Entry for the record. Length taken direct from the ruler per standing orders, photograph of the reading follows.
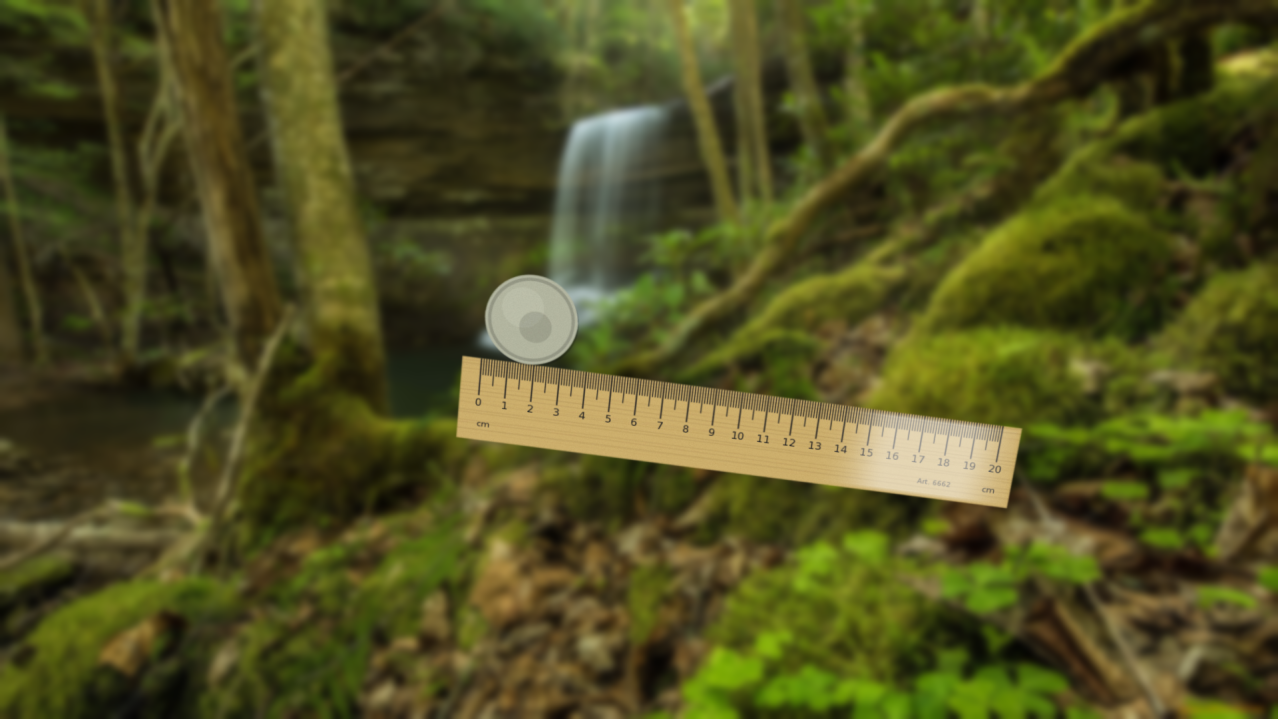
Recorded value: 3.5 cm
* * *
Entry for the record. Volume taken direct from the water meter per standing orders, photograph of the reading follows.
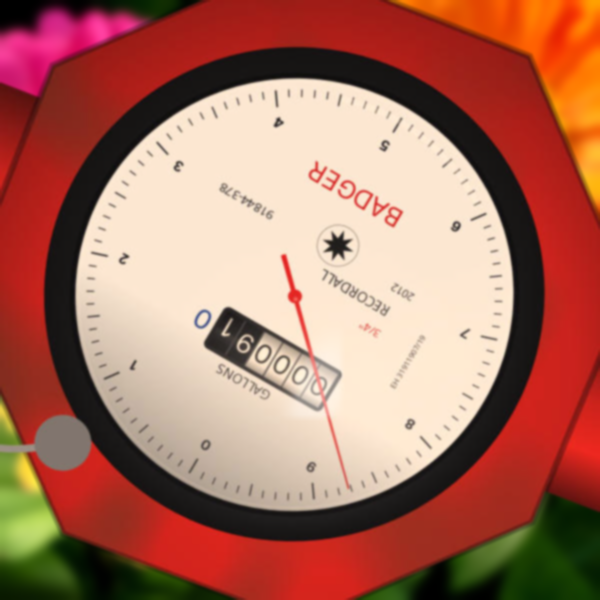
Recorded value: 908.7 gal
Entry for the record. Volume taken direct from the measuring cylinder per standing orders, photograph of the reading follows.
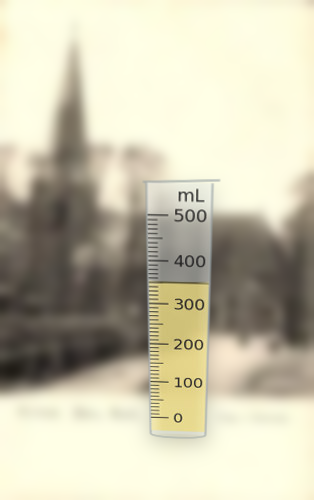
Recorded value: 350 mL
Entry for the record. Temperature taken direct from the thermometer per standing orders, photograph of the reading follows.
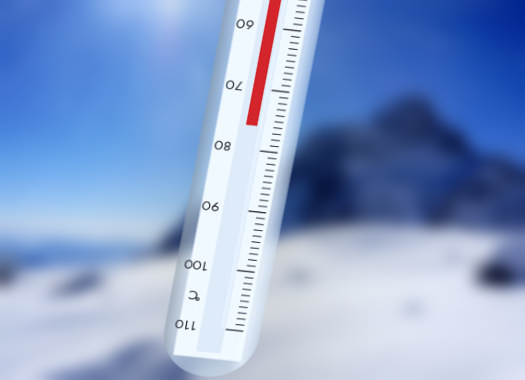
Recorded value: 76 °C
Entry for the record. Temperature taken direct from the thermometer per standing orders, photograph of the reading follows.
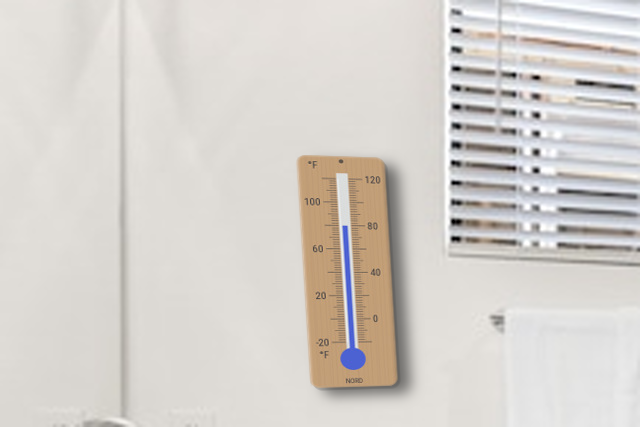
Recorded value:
--
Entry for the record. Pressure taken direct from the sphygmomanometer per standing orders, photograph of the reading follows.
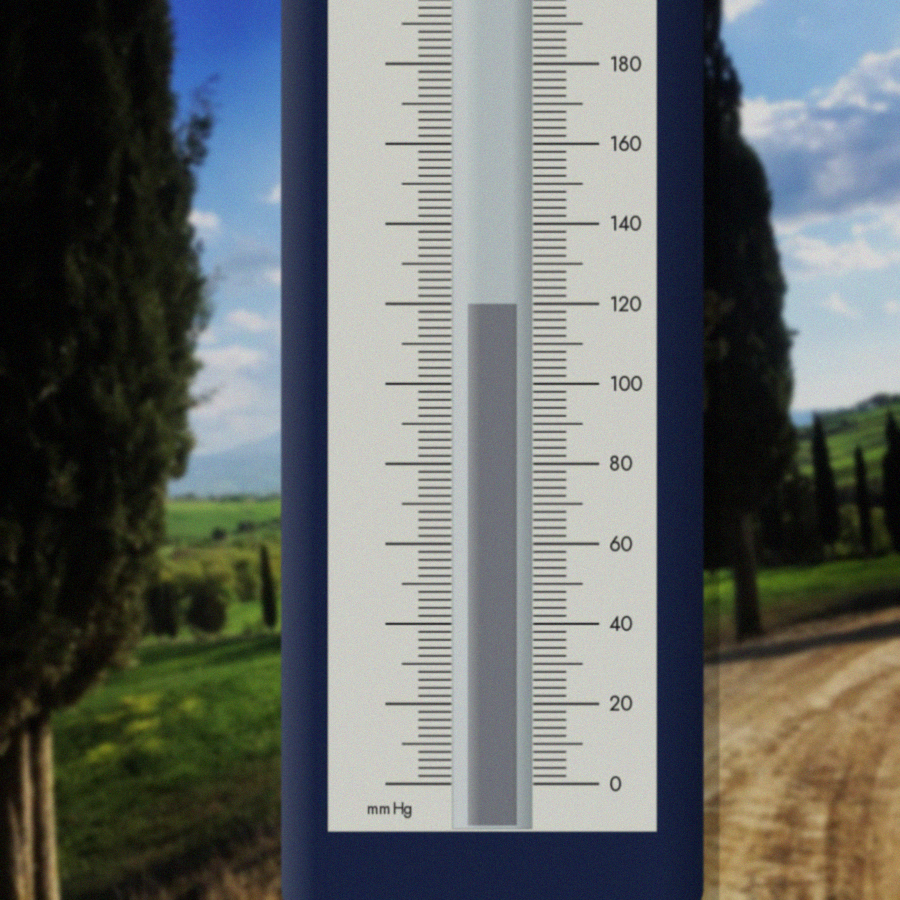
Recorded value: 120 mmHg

■ What this task involves ■
Count the lines in the entries above that contain the word "Recorded", and reply with that number alone.

■ Final answer ■
6